© Reuters. FILE PHOTO: A man speaks on his iPhone in a cell phone shop in New Delhi, India, July 27, 2016. REUTERS / Adnan Abidi / File photo
By Joseph Menn and Christopher Bing
(Reuters) – An Israel-based cyber surveillance company developed a tool to break into Apple (NASDAQ 🙂 iPhones with unprecedented technology that has been in use since at least February, the Internet security watchdog group Citizen Lab said on Monday.
The discovery is important because of the critical nature of the vulnerability, which requires no user interaction and affects all versions of Apple’s iOS, OSX, and watchOS except those updated on Monday.
The tool developed by the Israeli company NSO Group defeats security systems developed by Apple in recent years.
Apple said it fixed the vulnerability in Monday’s software update, confirming Citizen Lab’s finding. https://citizenlab.ca/2021/09/forcedentry-nso-group-imessage-zero-click-exploit-captured-in-the-wild
“After Apple identified the vulnerability that this exploit was using for iMessage, Apple quickly developed and deployed a fix in iOS 14.8 to protect our users,” said Ivan Krstić, director of Apple Security Engineering and Architecture, in a Explanation. “Attacks like the one described are sophisticated, cost millions of dollars to develop, often have a short shelf life, and are used to target specific individuals.”
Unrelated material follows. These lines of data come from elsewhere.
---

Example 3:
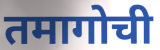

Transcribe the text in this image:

तमागोची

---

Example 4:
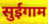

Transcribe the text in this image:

सुईगाम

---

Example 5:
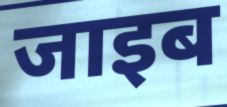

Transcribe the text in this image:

जाइब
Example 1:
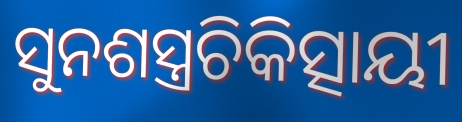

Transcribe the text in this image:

ସୁନଶସ୍ତ୍ରଚିକିତ୍ସାୟୀ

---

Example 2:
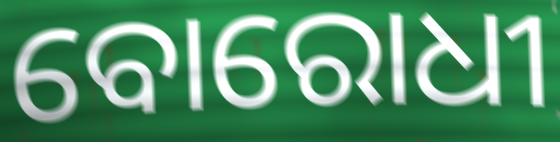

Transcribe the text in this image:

ବୋରୋଧୀ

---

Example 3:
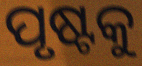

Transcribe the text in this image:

ପୃଷ୍ଟକୁ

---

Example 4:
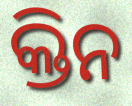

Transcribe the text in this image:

କ୍ତିନ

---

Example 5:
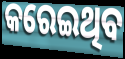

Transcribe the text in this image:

କରେଇଥିବ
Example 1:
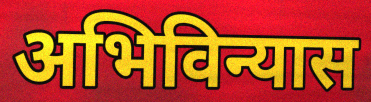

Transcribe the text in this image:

अभिविन्यास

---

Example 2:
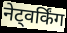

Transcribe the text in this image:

नेट्वर्किंग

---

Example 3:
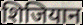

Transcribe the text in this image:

शिजियान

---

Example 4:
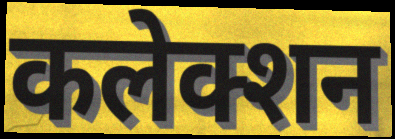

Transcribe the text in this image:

कलेक्शन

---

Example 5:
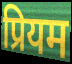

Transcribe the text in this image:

प्रियम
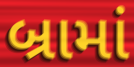
બ્રામાં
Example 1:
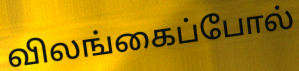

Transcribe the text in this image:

விலங்கைப்போல்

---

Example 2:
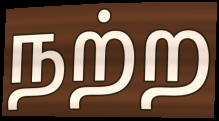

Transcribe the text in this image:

நற்ற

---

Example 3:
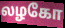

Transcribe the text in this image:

லழகோ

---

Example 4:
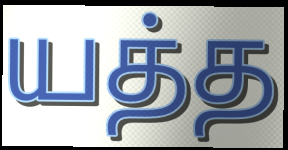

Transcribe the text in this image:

யத்த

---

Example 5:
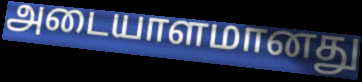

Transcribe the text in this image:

அடையாளமானது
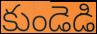
కుండెడి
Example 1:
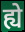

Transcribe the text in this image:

ह्ये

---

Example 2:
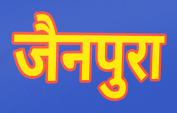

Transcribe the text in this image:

जैनपुरा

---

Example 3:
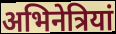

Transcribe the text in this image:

अभिनेत्रियां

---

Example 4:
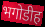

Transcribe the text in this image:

भगोडीह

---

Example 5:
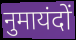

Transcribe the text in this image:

नुमायंदों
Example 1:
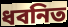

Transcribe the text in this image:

ধবনিত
“While they are not a threat to the overwhelming majority of our users, we continue to work tirelessly to defend all of our customers and are constantly adding new safeguards to their devices and data,” he added.
An Apple spokesman did not want to comment on whether the hacking technology comes from the NSO Group.
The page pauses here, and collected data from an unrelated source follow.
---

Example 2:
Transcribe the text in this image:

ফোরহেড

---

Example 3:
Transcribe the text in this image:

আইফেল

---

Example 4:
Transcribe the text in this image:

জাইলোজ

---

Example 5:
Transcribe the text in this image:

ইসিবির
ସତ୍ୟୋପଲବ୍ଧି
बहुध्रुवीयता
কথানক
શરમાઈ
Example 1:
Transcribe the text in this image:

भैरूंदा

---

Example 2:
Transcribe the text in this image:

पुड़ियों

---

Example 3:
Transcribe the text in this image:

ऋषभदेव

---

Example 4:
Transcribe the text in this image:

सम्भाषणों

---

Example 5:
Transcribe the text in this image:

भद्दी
In a statement to Reuters, NSO did not confirm or deny that it was behind the tech, simply saying that it “will continue to provide intelligence and law enforcement agencies around the world with life-saving technology to fight terror and crime.”
‘SOFT BASE OF DEVICE SECURITY’
Citizen Lab said it found the malware on an unnamed Saudi activist’s phone and that the phone was infected with spyware in February. It is unknown how many other users may have been infected.
The intended targets would not have to click anything for the attack to work. The researchers said they didn’t think there would be any visible evidence of a hacking attack.
The weak point lies in how iMessage automatically renders images. IMessage has been repeatedly targeted by NSO and other cyber weapons dealers, prompting Apple to update its architecture. But this upgrade did not fully protect the system.
“Popular chat apps run the risk of becoming the soft underbelly of device security. Securing them should be a top priority, ”said Citizen Lab researcher John Scott-Railton.
The US agency for cybersecurity and infrastructure security did not have an immediate opinion.
Citizen Lab said several details in the malware overlapped with previous NSO attacks, including some that were never publicly reported. A process in the hack’s code was called “setframed,” the same name used when a device infected in 2020 by a journalist at Al Jazeera, the researchers found.
“The security of devices is increasingly being questioned by attackers,” said Citizen Lab researcher Bill Marczak.
A record number of previously unknown attack vectors that can sell for $ 1 million or more were revealed this year. The attacks are known as “zero-day” because software companies had the problem zero days in advance.
Coupled with a surge in ransomware attacks on critical infrastructure, the explosion of such attacks has fueled a new focus on cybersecurity in the White House, as well as renewed demands for regulation and international agreements to curb malicious hacker attacks.
The FBI is investigating NSO and Israel has deployed a high-level inter-ministerial team to investigate allegations that its spyware has been misused around the world.
Although NSO has stated that it is vetting the governments it sells to, its Pegasus spyware has been found on the phones of activists, journalists and opposition politicians in countries with poor human rights records.